(Collected data)
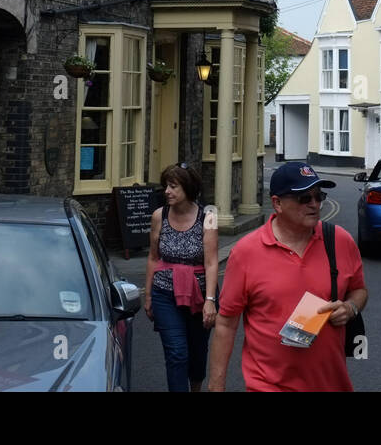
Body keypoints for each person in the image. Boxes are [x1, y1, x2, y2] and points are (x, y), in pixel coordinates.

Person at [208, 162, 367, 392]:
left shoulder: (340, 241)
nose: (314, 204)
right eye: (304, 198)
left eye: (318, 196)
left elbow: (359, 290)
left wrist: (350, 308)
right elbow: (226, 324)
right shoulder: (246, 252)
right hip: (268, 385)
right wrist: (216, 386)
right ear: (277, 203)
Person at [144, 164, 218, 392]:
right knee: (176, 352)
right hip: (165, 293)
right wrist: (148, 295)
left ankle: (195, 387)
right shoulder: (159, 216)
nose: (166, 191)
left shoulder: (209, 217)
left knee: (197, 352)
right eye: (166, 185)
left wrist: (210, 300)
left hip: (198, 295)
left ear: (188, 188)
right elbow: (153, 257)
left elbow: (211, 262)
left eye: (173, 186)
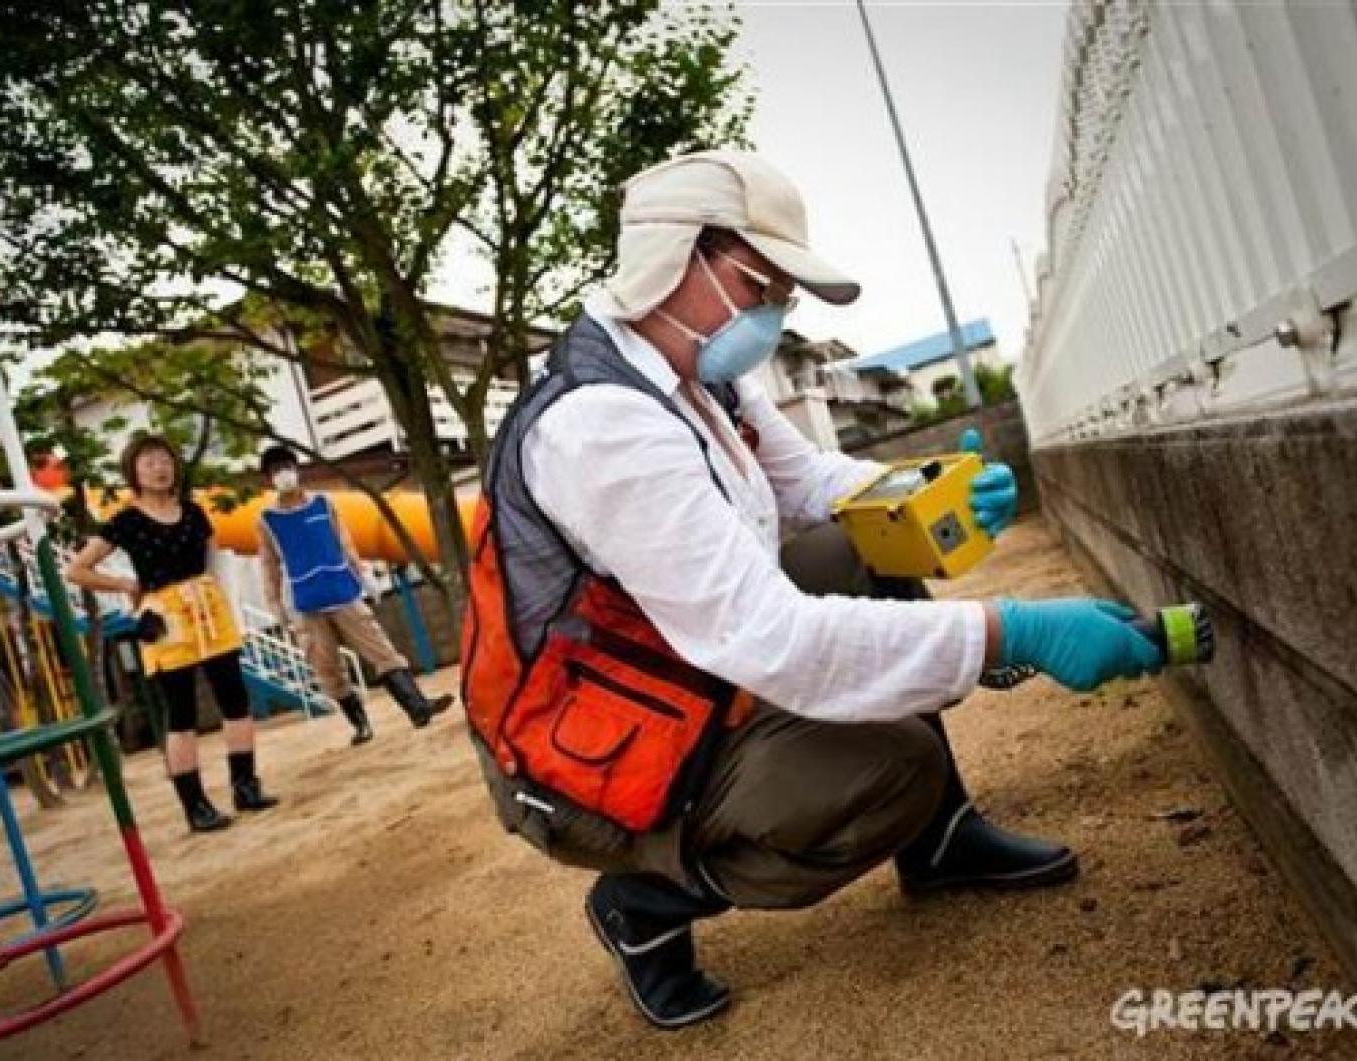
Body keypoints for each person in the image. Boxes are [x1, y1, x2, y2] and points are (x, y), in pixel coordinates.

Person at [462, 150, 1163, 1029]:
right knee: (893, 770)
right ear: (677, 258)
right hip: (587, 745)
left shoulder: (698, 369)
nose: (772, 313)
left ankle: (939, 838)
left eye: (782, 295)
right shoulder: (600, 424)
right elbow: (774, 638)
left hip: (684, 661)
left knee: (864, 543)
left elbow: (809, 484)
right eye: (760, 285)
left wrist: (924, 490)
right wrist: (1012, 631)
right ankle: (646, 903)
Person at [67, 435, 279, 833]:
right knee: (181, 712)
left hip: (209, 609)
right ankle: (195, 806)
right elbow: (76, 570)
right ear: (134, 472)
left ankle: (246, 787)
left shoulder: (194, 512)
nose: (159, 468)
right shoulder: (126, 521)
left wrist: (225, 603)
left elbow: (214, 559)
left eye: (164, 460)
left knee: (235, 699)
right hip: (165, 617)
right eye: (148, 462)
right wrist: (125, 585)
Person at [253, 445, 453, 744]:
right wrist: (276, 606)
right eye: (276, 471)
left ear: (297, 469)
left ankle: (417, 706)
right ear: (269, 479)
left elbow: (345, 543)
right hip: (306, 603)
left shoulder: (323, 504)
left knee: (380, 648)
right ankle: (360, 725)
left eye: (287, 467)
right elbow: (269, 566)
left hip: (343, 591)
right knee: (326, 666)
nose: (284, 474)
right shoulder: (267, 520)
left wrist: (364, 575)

* * *

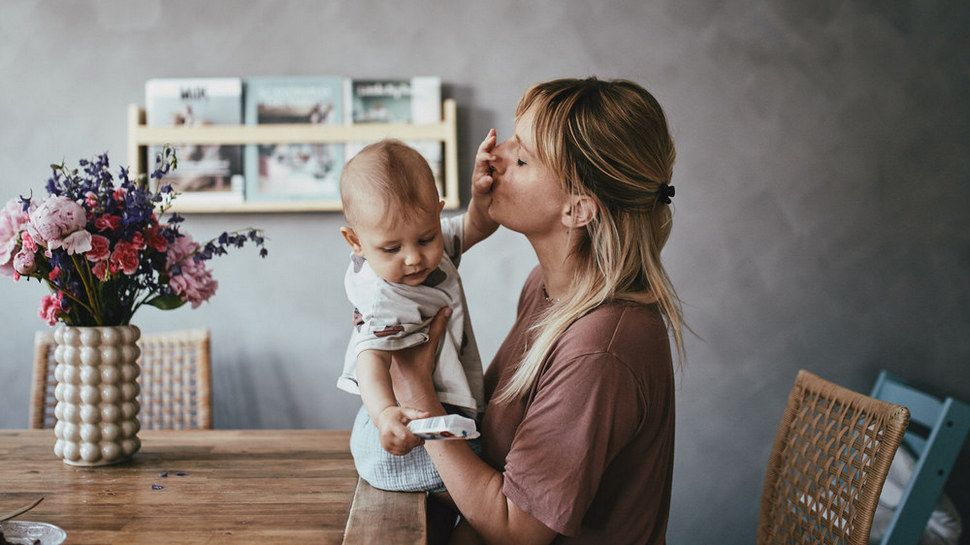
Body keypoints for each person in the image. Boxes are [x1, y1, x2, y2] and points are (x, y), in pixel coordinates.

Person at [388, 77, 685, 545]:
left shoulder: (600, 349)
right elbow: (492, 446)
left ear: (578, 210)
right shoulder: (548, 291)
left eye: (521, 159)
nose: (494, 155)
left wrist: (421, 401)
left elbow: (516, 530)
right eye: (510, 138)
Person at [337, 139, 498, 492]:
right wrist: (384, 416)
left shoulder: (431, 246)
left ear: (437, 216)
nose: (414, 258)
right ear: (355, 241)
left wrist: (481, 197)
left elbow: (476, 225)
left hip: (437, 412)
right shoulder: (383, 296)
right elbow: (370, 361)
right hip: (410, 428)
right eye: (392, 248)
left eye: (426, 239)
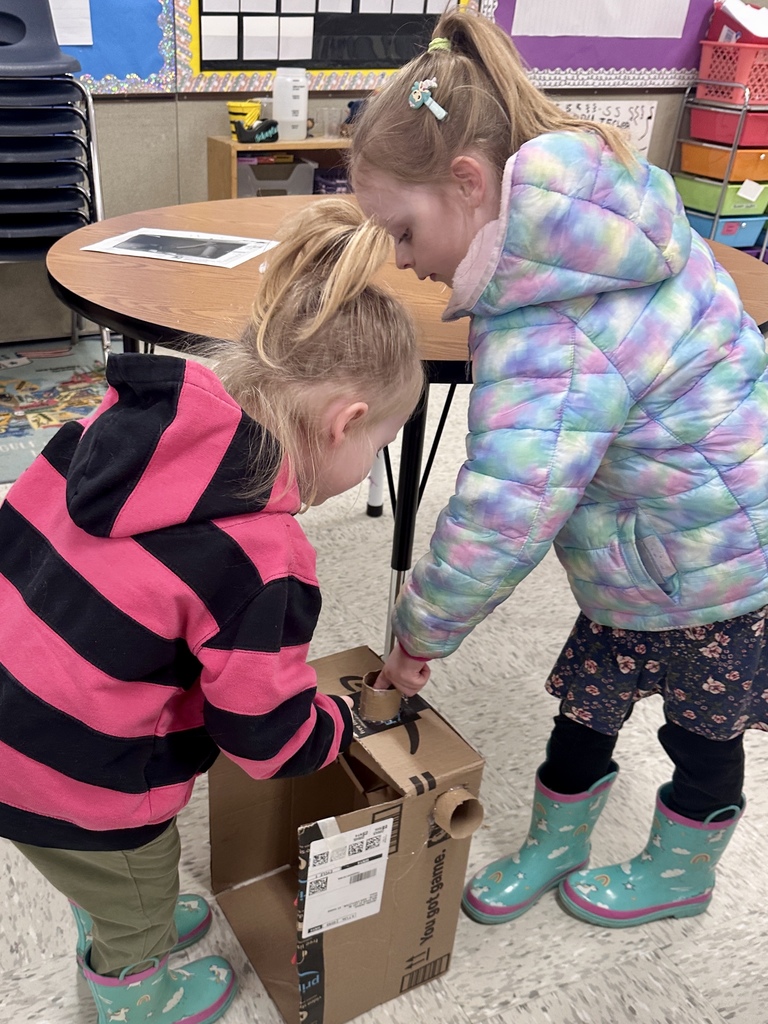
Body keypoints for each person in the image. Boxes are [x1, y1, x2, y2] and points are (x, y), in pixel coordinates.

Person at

YOUR GOAL
Send back an exact copy of only the lines from the line with "left eye: (164, 460)" up to and including the line with "left knee: (380, 648)" in the data above.

RESPONSE TO THE EXERCISE
left eye: (164, 460)
left knee: (235, 699)
right hip: (165, 617)
right eye: (148, 462)
right wrist: (125, 585)
Person at [253, 445, 453, 744]:
right wrist: (276, 606)
right eye: (276, 471)
left ear: (297, 469)
left ankle: (417, 706)
right ear: (269, 479)
left elbow: (345, 543)
right hip: (306, 603)
left shoulder: (323, 504)
left knee: (380, 648)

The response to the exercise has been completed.